Uri remained without an official constitution until 1820. The document included only six principles that were based on traditional practice and existing state laws. The government remained deeply conservative during the Restoration period. Discontent with the cantonal government collected until 1834 when a reform party demanded a number of liberal constitutional changes. The Landsgemeinde, however, rejected these calls for reform. In the 1840s, urban, Protestant liberals gained the majority in the Tagsatzung and proposed a new constitution. To protect their traditional religion and power structure, the seven conservative, catholic cantons formed a separate alliance or Sonderbund in 1843. In 1847, the Sonderbund broke with the Federal Government and the Sonderbund War broke out. During the conflict, Uri sent troops to participate in the fighting along the Reuss-Emme defensive line as well as on the foray over the Gotthard into Ticino.
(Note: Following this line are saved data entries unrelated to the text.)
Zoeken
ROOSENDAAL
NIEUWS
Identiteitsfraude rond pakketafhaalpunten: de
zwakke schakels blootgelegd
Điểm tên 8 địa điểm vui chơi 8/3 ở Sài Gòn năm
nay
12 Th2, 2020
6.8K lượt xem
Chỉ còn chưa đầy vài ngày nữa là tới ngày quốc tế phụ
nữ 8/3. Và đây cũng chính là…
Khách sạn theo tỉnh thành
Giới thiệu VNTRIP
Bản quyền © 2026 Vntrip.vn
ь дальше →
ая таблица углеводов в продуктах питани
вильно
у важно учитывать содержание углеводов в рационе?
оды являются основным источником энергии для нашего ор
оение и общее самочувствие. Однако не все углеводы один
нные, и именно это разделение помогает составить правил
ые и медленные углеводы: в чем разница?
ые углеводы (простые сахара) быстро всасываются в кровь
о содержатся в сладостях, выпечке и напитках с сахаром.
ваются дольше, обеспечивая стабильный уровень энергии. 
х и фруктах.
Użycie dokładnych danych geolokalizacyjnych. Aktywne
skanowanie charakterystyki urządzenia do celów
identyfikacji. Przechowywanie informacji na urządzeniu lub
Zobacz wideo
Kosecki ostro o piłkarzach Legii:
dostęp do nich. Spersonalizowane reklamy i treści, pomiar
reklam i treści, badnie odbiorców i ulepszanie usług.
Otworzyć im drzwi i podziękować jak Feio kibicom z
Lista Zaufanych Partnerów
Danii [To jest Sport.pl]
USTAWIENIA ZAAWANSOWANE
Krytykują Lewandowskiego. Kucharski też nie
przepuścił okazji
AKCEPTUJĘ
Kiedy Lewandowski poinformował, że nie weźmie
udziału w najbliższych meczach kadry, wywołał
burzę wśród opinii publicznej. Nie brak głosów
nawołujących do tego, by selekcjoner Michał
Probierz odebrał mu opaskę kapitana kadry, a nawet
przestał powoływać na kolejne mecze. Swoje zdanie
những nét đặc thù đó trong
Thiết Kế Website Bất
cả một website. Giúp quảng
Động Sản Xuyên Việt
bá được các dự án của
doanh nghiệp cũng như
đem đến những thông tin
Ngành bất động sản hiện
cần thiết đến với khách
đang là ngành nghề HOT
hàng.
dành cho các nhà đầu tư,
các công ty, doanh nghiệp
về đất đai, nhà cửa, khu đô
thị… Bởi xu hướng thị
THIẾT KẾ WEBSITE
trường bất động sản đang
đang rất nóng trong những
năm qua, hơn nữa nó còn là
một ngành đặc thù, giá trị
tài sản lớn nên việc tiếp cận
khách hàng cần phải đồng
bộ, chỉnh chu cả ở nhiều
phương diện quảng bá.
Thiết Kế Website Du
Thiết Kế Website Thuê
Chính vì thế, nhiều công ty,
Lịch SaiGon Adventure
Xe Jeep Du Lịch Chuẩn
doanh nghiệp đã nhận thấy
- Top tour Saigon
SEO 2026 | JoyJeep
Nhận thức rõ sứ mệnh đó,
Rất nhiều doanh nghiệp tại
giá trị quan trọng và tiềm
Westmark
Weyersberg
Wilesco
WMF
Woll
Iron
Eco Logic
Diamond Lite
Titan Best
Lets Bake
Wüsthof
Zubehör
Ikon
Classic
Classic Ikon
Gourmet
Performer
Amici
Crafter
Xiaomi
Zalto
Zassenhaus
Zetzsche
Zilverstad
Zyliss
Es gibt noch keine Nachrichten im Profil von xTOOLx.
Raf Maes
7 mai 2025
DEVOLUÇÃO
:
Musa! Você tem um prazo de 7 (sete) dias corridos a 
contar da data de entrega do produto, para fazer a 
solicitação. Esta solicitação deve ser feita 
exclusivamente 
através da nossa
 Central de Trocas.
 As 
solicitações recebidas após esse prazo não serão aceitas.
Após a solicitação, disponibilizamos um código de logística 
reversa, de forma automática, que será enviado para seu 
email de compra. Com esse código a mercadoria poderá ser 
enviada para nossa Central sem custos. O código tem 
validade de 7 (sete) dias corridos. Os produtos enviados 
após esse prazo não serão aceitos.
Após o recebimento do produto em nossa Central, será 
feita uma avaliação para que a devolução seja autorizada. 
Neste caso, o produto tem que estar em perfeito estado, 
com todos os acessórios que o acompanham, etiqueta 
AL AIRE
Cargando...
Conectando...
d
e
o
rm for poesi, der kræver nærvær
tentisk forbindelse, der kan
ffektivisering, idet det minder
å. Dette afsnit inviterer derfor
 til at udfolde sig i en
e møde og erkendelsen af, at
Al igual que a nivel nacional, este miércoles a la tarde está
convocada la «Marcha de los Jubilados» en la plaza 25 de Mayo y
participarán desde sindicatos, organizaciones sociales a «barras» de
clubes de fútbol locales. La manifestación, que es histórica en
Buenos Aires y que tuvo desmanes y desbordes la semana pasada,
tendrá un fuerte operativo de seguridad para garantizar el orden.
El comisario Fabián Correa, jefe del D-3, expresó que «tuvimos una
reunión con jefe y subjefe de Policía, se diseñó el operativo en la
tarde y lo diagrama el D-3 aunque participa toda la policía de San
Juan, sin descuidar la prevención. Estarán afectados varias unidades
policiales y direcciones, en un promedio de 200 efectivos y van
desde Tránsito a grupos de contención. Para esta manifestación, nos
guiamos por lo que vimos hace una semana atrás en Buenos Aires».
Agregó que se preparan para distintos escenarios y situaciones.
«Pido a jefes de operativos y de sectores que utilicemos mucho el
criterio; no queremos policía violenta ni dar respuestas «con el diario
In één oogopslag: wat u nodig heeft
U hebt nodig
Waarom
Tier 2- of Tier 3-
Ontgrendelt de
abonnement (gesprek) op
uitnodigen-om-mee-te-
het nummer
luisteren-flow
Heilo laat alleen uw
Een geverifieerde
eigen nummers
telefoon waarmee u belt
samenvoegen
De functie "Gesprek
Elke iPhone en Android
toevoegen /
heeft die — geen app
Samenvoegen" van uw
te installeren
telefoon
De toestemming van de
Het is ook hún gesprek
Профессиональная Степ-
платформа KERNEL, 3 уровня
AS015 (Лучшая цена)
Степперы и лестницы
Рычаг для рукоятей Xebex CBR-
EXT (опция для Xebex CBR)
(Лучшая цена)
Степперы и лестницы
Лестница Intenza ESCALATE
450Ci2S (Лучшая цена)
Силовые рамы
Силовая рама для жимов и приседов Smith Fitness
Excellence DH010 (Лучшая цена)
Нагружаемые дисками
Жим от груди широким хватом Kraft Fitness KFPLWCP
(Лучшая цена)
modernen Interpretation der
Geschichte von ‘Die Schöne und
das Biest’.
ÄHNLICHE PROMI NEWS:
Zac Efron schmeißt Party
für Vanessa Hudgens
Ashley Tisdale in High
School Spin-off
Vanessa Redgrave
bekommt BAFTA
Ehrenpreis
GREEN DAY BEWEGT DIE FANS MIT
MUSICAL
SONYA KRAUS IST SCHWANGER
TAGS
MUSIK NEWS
After the defeat of the Sonderbund troops in Gisikon on 23 November 1847 Uri withdrew from the alliance and surrendered on 28 November 1847. Two days later federal troops moved into Uri.

===Within modern Switzerland===
After the defeat of the Sonderbund, Uri supported the new Swiss Federal Constitution. They established a cantonal constitution that included some liberal changes including; the abolition of lifetime alderman positions, eliminating the privy council and secret council meetings and the establishment of a provisional executive council. The Landsgemeinde was the supreme sovereign power. The Cantonal Council, which included the presiding government councils and the Cantonal Court President, and the eleven-member Executive Council formed the legislative and executive branches. Ecclesiastical and school matters were under the Diocesan and Education Committees. The Catholic Church continued to enjoy privileges, but freedom of worship was now available for other faiths. The overall structure of the state remained cumbersome, because of the numerous commissions and the poor separation of powers.

The new Federal Constitution of 1874, which was rejected by the voters of Uri, led to a total revision of the cantonal constitution in 1888. The new constitution streamlined the government and addressed many of the issues of the 1848 cantonal constitution. The Landsgemeinde continued to meet on a local level until the last one was held in Bötzlingen in the municipality of Schattdorf on 6 May 1928. The Christian Democratic Party (CVP) and the Free Democratic Party (FDP) have dominated politics in Uri during the 20th Century.